Records for processing.
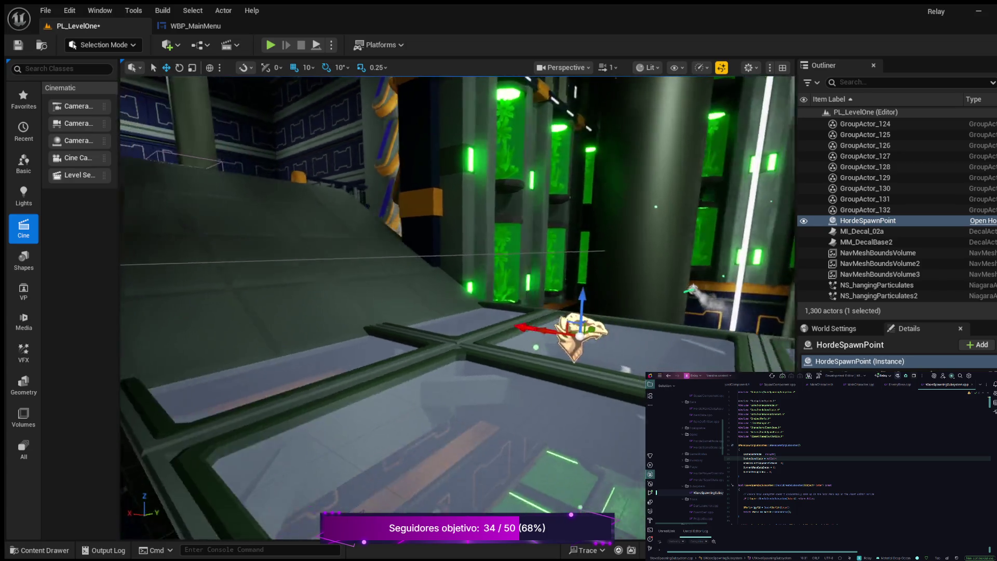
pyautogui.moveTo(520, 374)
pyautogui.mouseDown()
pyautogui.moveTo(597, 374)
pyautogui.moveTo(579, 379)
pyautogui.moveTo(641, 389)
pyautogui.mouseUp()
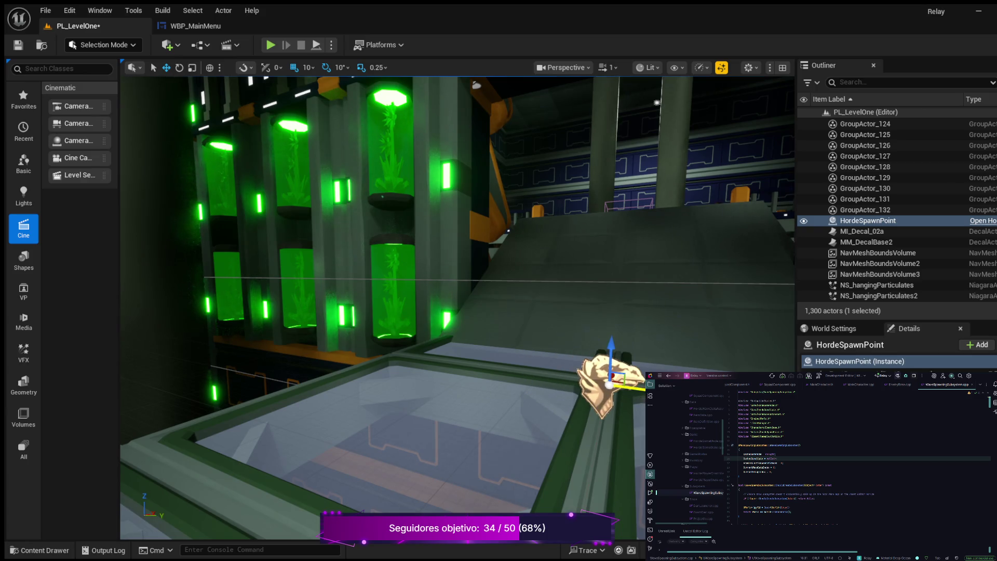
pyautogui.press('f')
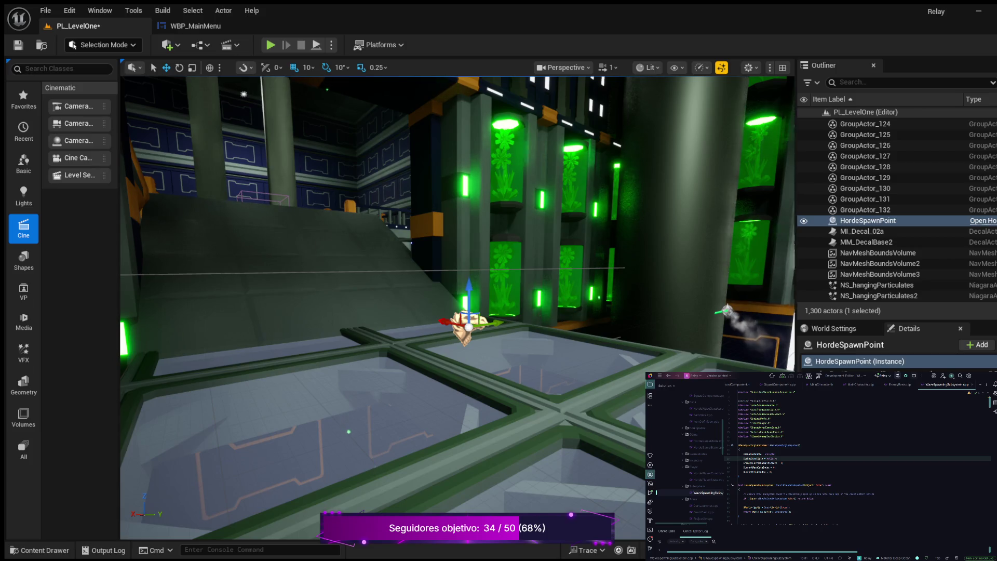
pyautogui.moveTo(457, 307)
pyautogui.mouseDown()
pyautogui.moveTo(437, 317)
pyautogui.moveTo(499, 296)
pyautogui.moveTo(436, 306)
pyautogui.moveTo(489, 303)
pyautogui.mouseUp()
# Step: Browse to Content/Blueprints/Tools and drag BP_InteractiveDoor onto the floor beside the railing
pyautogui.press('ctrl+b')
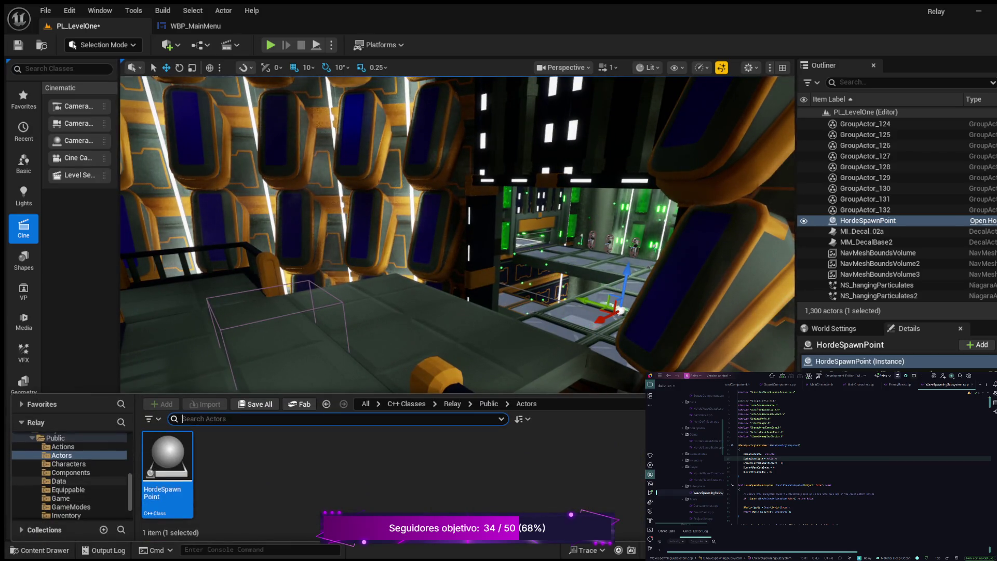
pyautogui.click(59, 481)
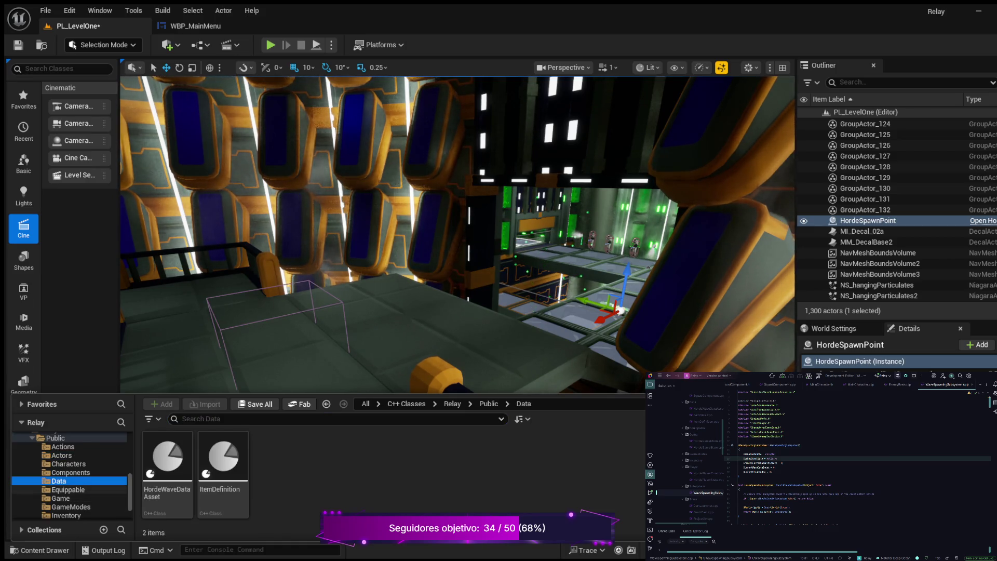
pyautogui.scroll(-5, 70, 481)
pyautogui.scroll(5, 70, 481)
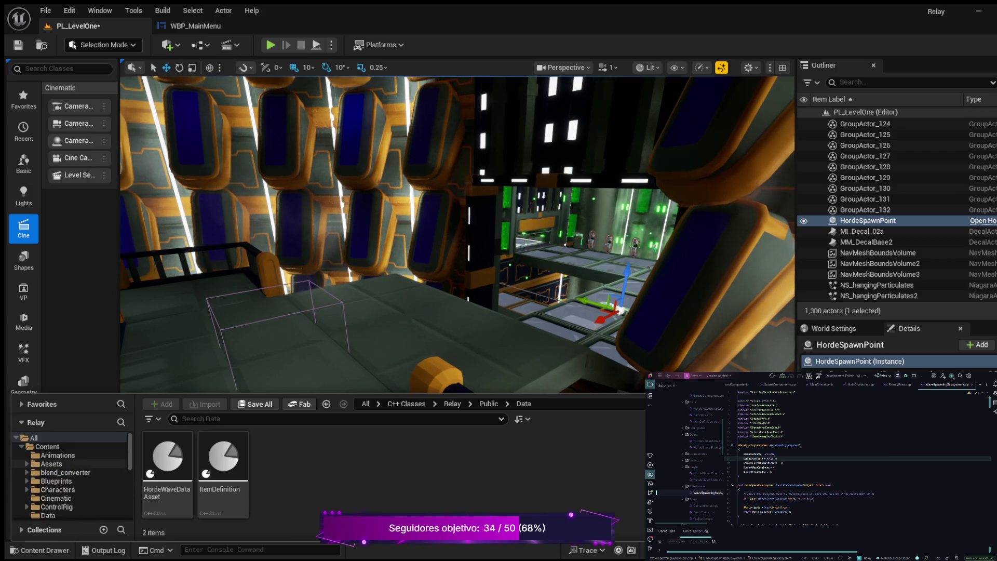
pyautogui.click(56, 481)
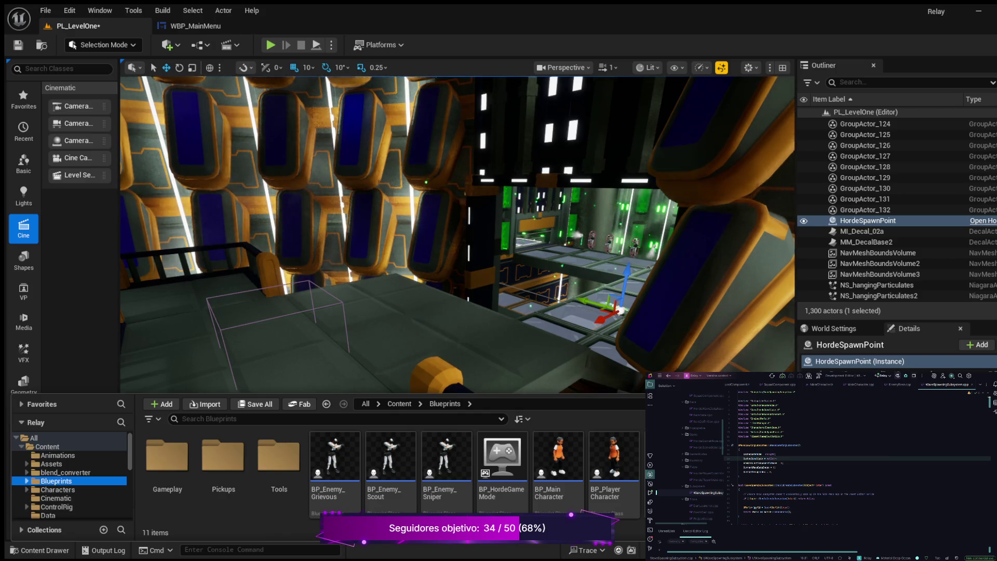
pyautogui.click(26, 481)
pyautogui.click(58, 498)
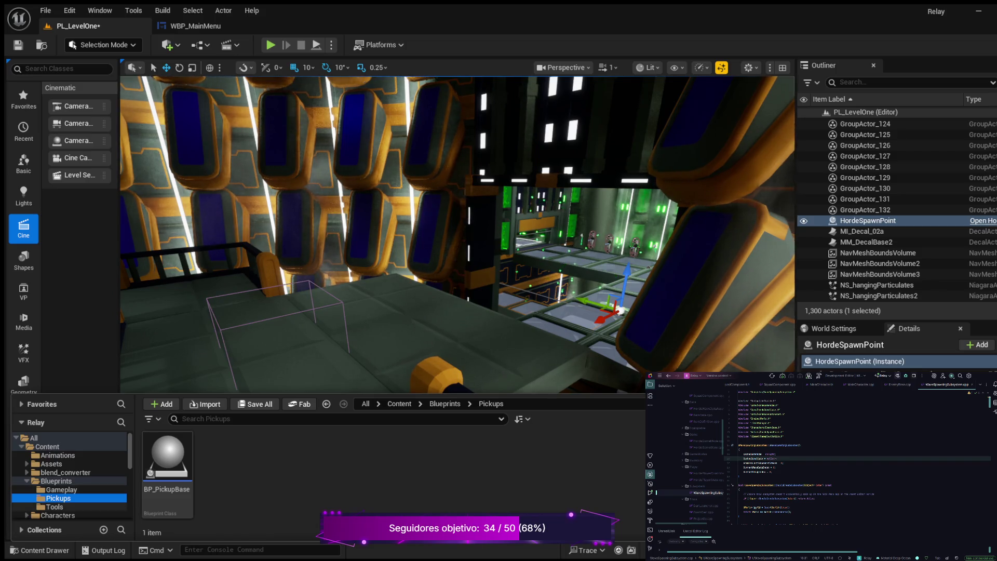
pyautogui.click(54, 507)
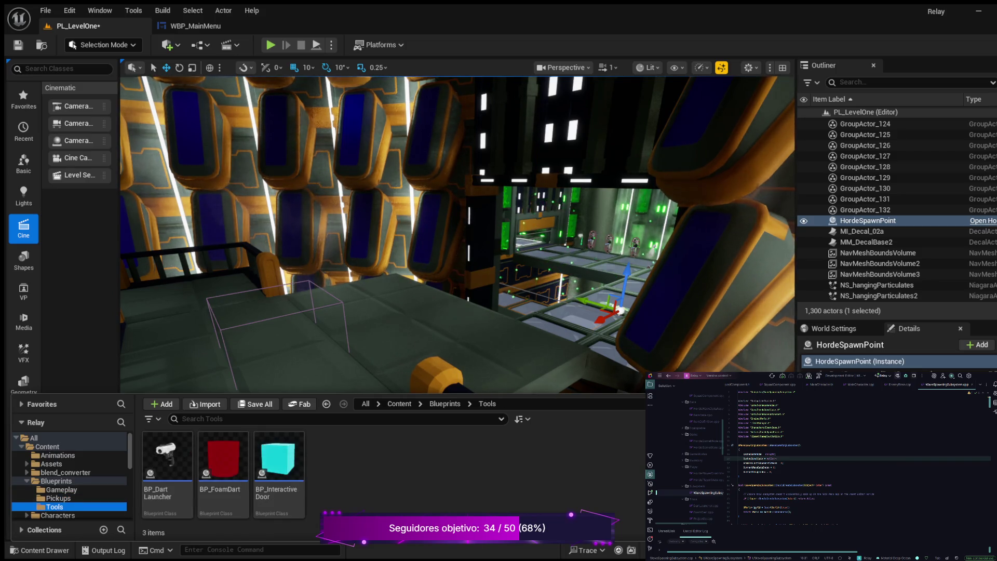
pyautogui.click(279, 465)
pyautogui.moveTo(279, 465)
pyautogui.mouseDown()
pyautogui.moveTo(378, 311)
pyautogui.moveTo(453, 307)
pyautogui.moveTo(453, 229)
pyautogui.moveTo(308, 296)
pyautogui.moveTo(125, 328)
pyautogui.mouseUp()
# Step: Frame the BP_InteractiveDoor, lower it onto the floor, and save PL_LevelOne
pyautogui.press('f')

Task description. For the entries above, print exactly the lines between the one with "pyautogui.moveTo(597, 374)" and the one with "pyautogui.scroll(5, 70, 481)", inclusive, with no pictures.

Result.
pyautogui.moveTo(597, 374)
pyautogui.moveTo(579, 379)
pyautogui.moveTo(641, 389)
pyautogui.mouseUp()
pyautogui.press('f')
pyautogui.moveTo(457, 307)
pyautogui.mouseDown()
pyautogui.moveTo(437, 317)
pyautogui.moveTo(499, 296)
pyautogui.moveTo(436, 306)
pyautogui.moveTo(489, 303)
pyautogui.mouseUp()
# Step: Browse to Content/Blueprints/Tools and drag BP_InteractiveDoor onto the floor beside the railing
pyautogui.press('ctrl+b')
pyautogui.click(59, 481)
pyautogui.scroll(-5, 70, 481)
pyautogui.scroll(5, 70, 481)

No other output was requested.